→ GOAL OF THE EXERCISE:
Reproduce the data exactly; no word may be added or dropped.

═════ DATA FOR ANALYSIS

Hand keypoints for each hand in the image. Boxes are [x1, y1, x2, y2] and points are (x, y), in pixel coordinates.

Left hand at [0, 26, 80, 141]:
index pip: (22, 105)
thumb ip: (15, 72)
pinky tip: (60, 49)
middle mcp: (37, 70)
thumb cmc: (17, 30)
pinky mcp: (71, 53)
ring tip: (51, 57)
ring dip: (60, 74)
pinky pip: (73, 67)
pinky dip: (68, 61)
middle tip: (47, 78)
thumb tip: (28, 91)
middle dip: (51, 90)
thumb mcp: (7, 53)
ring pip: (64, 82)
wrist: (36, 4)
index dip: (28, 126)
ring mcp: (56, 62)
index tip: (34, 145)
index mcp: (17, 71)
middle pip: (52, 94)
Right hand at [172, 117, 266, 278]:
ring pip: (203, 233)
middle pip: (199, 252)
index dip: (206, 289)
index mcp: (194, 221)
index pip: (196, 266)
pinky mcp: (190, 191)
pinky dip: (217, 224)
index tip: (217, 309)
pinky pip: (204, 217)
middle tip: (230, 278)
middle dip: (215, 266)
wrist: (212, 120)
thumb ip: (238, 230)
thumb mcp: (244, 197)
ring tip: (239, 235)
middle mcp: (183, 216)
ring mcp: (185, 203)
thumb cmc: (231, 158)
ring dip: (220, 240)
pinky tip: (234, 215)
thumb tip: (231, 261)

══════════

→ RESULT FOR THIS TASK:
Hand keypoints for each hand in the image. Boxes are [x1, y1, x2, y2] and points are (x, y), in pixel coordinates.

Left hand at [0, 26, 80, 141]:
index pip: (22, 105)
thumb ip: (15, 72)
pinky tip: (60, 49)
middle mcp: (37, 70)
thumb cmc: (17, 30)
pinky mcp: (71, 53)
ring tip: (51, 57)
ring dip: (60, 74)
pinky pip: (73, 67)
pinky dip: (68, 61)
middle tip: (47, 78)
thumb tip: (28, 91)
middle dip: (51, 90)
thumb mcp: (7, 53)
ring pip: (64, 82)
wrist: (36, 4)
index dip: (28, 126)
ring mcp: (56, 62)
index tip: (34, 145)
index mcp: (17, 71)
middle pip: (52, 94)
Right hand at [172, 117, 266, 278]:
ring pip: (203, 233)
middle pip: (199, 252)
index dip: (206, 289)
index mcp: (194, 221)
index pip: (196, 266)
pinky mcp: (190, 191)
pinky dip: (217, 224)
index tip: (217, 309)
pinky pip: (204, 217)
middle tip: (230, 278)
middle dip: (215, 266)
wrist: (212, 120)
thumb ip: (238, 230)
thumb mcp: (244, 197)
ring tip: (239, 235)
middle mcp: (183, 216)
ring mcp: (185, 203)
thumb cmc: (231, 158)
ring dip: (220, 240)
pinky tip: (234, 215)
thumb tip: (231, 261)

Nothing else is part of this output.